• _Instruction A_
According to the post, who won the Premiere Challenge the day after the Vancouver Midseason Showdown?

• _Page_
· · · ·

Hello Hat Lovers!
The VGC w/Hats crew did well for themselves at the Vancouver Midseason Showdown. Kelvin, Rapha and I all used the dual primals archetype and got 1st, 2nd and 7th respectively. Rapha also won the Premiere Challenge the day after.
Due to the low CP bar this year I haven’t been trying very hard to develop new teams or ideas. I’ve been playing big six since late December and figured that if I played well the team would carry me to worlds with ease. This had been working out reasonably well so far but the dual primal team that was developing countered the team and was a tough match-up.
Knowing that dual primals was going to be popular at the MSS, I couldn’t justify playing “The Team”. I didn’t have anything else I wanted to play so I decided to use double primals myself. I played a team like this in the last IC so I was somewhat familiar with it, but I was still inexperienced with this team for the level of tournament I was entering.
I’ll be withholding my EV spreads for this team. The speed stats for this team are important and there is a good chance I’ll be using some of these at Washington Regionals.
Groudon-Primal @ Red Orb
Ability: Desolate Land
– Precipice Blades
– Fire Punch
– Rock Tomb
I’ve never used a team without Groudon this season. For most of the format I’d been using special Groudon for its reliable accuracy, despite knowing that it isn’t as strong against some of the biggest threats in the metagame. At the last MSS I made the switch to physical Groudon and while it has to rely on Precipice Blades I recognize that it is much stronger.

· · · ·

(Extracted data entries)
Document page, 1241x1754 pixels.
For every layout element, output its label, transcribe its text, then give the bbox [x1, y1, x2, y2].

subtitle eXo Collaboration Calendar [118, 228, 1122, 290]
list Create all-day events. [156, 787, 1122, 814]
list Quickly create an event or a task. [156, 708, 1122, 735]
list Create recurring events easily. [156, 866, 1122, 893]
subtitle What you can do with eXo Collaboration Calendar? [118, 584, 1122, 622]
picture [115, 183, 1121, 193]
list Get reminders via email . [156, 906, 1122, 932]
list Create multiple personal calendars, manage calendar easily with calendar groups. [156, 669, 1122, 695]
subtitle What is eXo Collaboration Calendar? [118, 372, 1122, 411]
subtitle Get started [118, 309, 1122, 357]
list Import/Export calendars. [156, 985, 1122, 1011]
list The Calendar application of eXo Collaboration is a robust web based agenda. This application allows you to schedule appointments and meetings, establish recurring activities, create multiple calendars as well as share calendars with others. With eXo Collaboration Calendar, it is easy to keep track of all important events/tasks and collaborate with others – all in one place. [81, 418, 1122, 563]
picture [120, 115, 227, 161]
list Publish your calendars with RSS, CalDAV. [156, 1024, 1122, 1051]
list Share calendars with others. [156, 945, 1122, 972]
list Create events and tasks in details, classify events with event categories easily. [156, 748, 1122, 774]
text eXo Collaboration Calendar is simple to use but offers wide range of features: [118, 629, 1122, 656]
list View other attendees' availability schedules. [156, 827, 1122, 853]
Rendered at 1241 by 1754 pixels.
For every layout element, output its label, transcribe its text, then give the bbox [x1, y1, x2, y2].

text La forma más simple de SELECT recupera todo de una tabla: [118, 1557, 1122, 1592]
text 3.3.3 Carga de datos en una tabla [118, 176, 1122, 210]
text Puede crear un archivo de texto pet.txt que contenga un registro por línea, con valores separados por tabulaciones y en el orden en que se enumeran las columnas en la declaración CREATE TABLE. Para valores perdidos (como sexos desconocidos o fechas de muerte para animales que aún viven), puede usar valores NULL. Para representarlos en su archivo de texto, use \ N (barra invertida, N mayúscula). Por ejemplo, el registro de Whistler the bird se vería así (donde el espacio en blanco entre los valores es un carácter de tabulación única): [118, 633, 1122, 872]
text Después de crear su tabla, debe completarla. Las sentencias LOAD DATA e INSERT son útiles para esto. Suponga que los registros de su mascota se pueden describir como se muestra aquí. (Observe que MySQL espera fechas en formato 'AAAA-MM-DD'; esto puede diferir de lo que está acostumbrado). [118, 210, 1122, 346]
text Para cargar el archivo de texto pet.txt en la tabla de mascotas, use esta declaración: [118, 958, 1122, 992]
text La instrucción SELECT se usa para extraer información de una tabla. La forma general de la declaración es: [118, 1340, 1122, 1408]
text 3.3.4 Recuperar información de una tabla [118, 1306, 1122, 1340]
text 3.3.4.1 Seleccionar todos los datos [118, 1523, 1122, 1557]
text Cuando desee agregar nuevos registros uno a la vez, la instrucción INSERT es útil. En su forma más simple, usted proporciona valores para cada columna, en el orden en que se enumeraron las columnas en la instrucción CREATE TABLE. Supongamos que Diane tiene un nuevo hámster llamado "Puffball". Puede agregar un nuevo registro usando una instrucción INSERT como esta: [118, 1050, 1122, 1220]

· · · ·

• _Instruction B_
In the listing, substitute "heading" for every "subtitle" in the lines from the one with "subtitle eXo Collaboration" up to and including the one with "list Import/Export calendars.", leaving all else unchanged, and give back only those lines.

• _Task solution A_
Rapha

• _Task solution B_
heading eXo Collaboration Calendar [118, 228, 1122, 290]
list Create all-day events. [156, 787, 1122, 814]
list Quickly create an event or a task. [156, 708, 1122, 735]
list Create recurring events easily. [156, 866, 1122, 893]
heading What you can do with eXo Collaboration Calendar? [118, 584, 1122, 622]
picture [115, 183, 1121, 193]
list Get reminders via email . [156, 906, 1122, 932]
list Create multiple personal calendars, manage calendar easily with calendar groups. [156, 669, 1122, 695]
heading What is eXo Collaboration Calendar? [118, 372, 1122, 411]
heading Get started [118, 309, 1122, 357]
list Import/Export calendars. [156, 985, 1122, 1011]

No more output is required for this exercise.